NUKUALOFA, Tonga (Tonga Broadcasting Commission,) –There are key problems with Parliament elections in Tonga and is to do with electoral rolls, involving cases of people who turned up to polling stations and find out that their names are not on the roll.

Dr. John Frankall of the Australian National University (ANU) and Dr Malakai Koloamatangi of the University of Canterbury made these comment while in Tonga to observe the actual process of the elections and make recommendations in strengthening the electoral process.

According to Dr Koloamatangi, one of the issues raised, is how we deal with overseas voters who are eligible to remain on the electoral roll but they are not able to cast votes unless they return to Tonga.

It estimated that about 20-percent of those who never cast their votes were overseas during the elections.

There was no reason given for the remaining percentage of those who did not turn up to cast their votes, but it was believed that the figures involved deceased, patients at the hospitals and people who never bothered to attempt to cast their votes.

Not only that, there were also those that had registered in two constituencies, for e.g. in Tongatapu and in Vava'u as well, and only voted in one of the two which meant that the number of registered voters who did not cast their ballots in the second constituency would increase.

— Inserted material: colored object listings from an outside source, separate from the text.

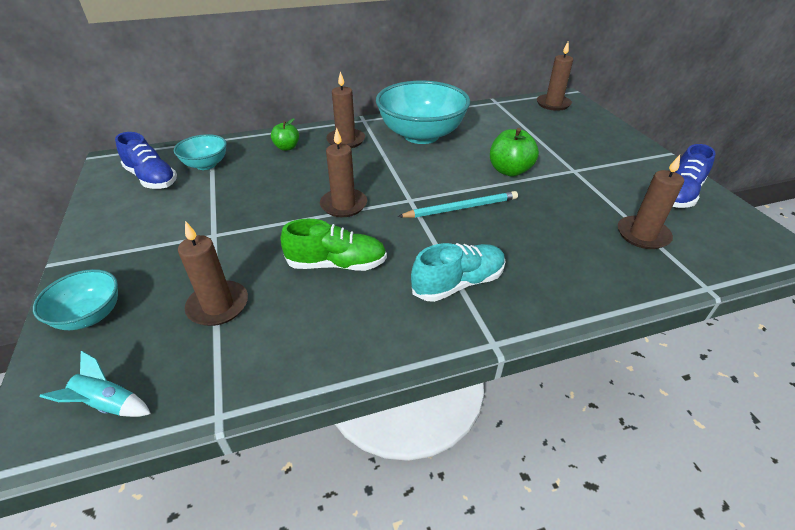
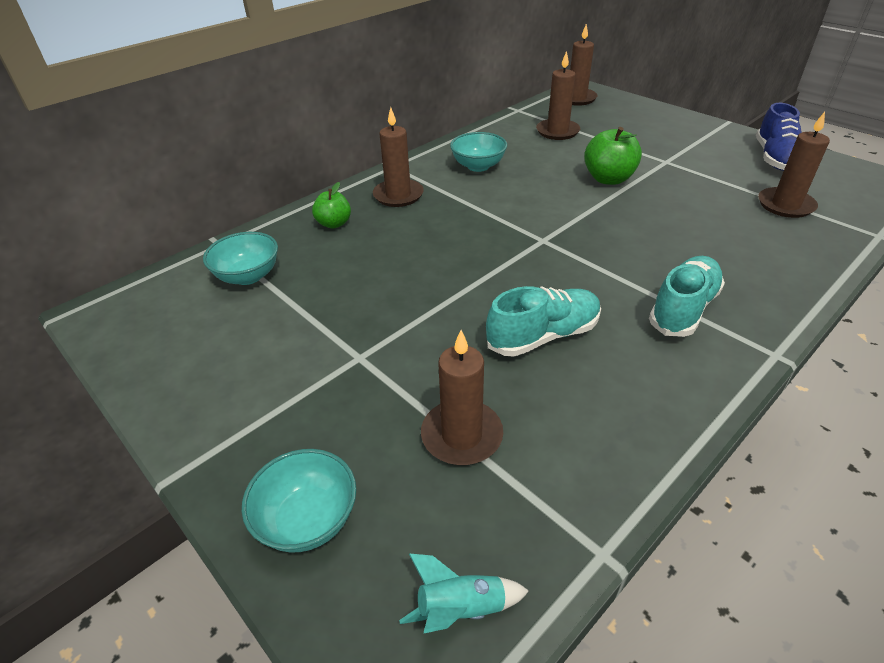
camera: 25 degrees left, 0 degrees up
blue shoe [115,132,177,189] -> none
green shoe [281,219,387,271] -> turquoise shoe [486,286,601,357]
brown candle [320,127,367,217] -> brown candle moved to [536,51,580,140]
turquoise bowl [376,81,470,144] -> turquoise bowl [450,132,507,172], size x0.50
turquoise pencil [398,191,518,218] -> none

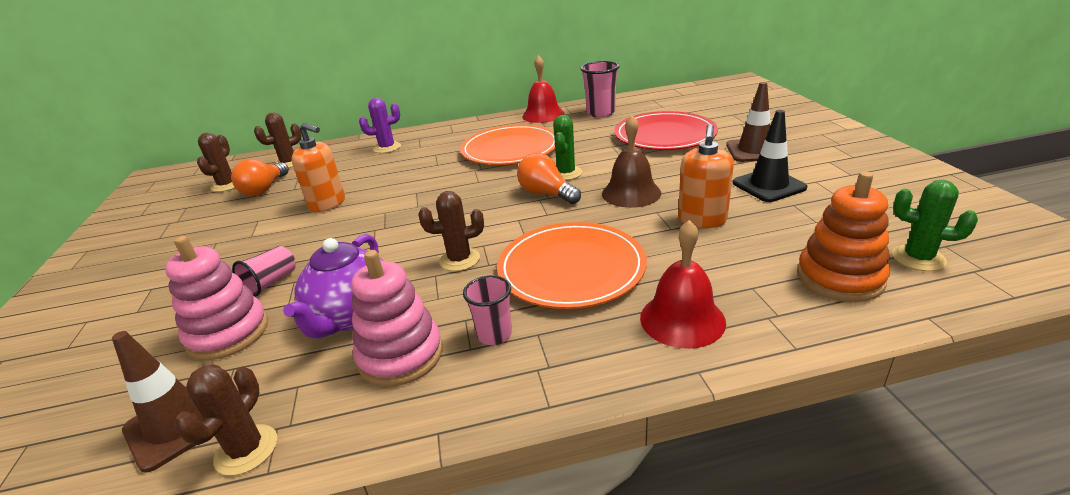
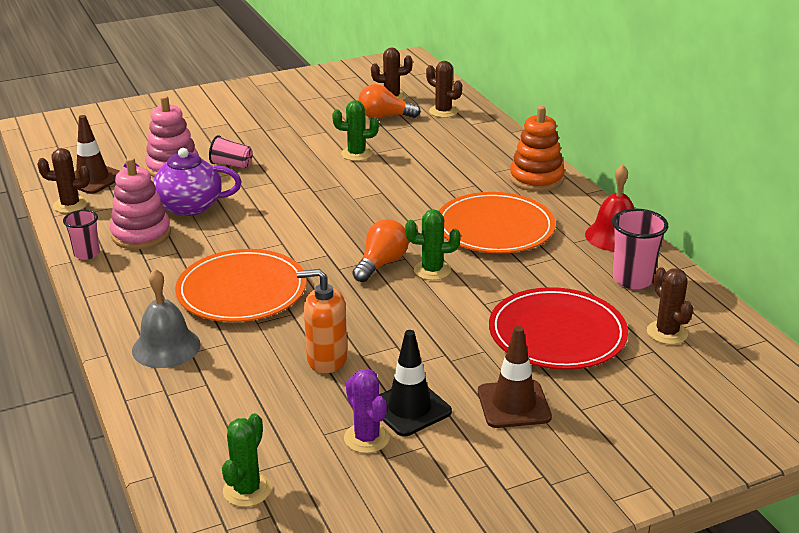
camera: 75 degrees right, 0 degrees up
orange soap dispenser [292,123,345,212] -> green cactus [332,100,379,161]
purple cactus [359,98,401,153] -> purple cactus moved to [344,369,390,453]
brown cactus [418,191,484,271] -> brown cactus moved to [647,267,693,344]
pink cup [463,275,512,345] -> pink cup moved to [63,210,100,260]
brown bell [602,115,661,208] -> none
red bell [640,220,726,349] -> grey bell [132,269,201,368]
orange stacking toy [797,172,890,302] -> orange stacking toy moved to [510,106,565,192]

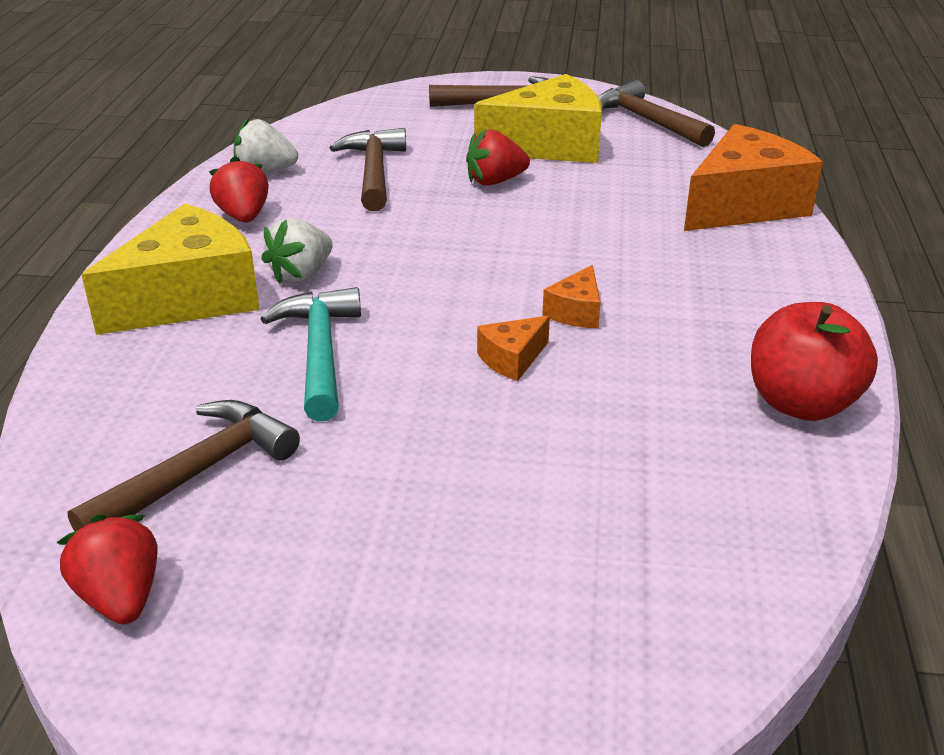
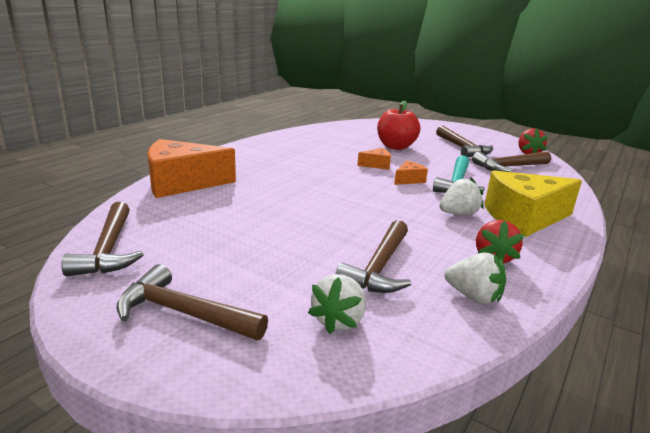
camera: 155 degrees left, 10 degrees down
red strawberry [466,129,530,186] -> none
yellow cheese [474,74,602,163] -> none
orange cheese [543,265,601,328] -> orange cheese moved to [394,161,428,185]
red apple [751,302,878,421] -> red apple moved to [377,101,420,150]
none -> white strawberry [308,274,366,334]
none -> brown hammer [436,126,493,158]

Dr. Frankall and Dr. Malakai were in Tonga as part of government’s effort to accelerate political reforms.

Dr. Malakai said that in a survey in Vava'u, it was understood that there were a majority who did not support the political reforms.

The results of the elections in the 2 Niuas also showed their independence on this key issue.

For Ha'apai, some of the people wanted someone who would aid them economically. Meanwhile, it is understood that the votes of the Ha'apai people in Tongatapu pretty much determined the overall results of the Ha'apai vote.

However in the Tongatapu electoral results as well as in the 'Eua results, there was a revelation that a good majority was supportive of the political reforms.

Asked on whether Tongans living overseas should be able to vote, Dr. Malakai and Dr. Frankall said that there would be marked differences in the votes as the overseas Tongans had different views of Tonga and also different agendas.

Dr. Frankall of the ANU said that the changes in the electoral process that have been suggested in the political reform models, like the use of the Single Transferrable Vote, is a tedious process and has been problematic in other countries like Fiji and needs to be reviewed and further debated and a better process explored for use in Tonga.

The survey carried out by Doctor's. Malakai and Frankall will be submitted to government and will also submit views on appropriate electoral reforms that can be implemented in 2010.